People miss cats. Would anyone miss him?

He turned and ran. Each time his foot came down it was agony, as sharp and vivid as running on broken legs. Sweat was freezing his skin and, as it evaporated in wisps and billows, his own ghost trailed behind him. He kept his eyes focused on the path ahead, knowing his pursuer was steady behind him, hearing the echo of his own feet. Spots jumped and danced in his vision, blood cells criss-crossing his pupils, he could barely see the river, couldn’t see the moonlight, couldn’t see the orange glow of the streets around him. His own senses pushed in at him, absorbing him, isolating him. All he could hear was his heart. All he could see was his own blood, all he could taste was the flat metal of adrenaline, all he could feel was pain, all he could smell was breath of the man under the bridge, and the forest floor.

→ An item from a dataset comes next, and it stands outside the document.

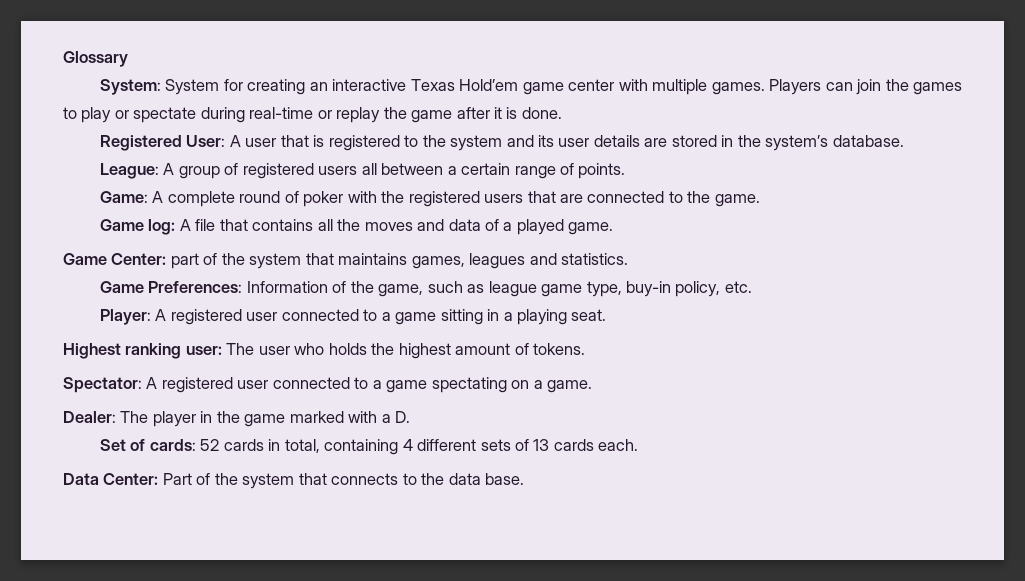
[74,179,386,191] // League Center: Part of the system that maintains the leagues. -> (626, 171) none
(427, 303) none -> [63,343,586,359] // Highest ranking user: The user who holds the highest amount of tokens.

They pulled him from the river the next morning. His saturated clothes nearly dragged him under, never to be found, but someone spotted him from a house overlooking the towpath. No-one in the area had seen him before and he had no identification on him. His face was unknown and his body was torn. The police printed up a poster appealing for witnesses. They did not have a photo to use, but described his clothing, his hair colour. It was put up around the area and eventually it was covered with a club flyer or a fresh appeal in some other matter. In time, someone even pasted a missing cat poster over the copy under the bridge.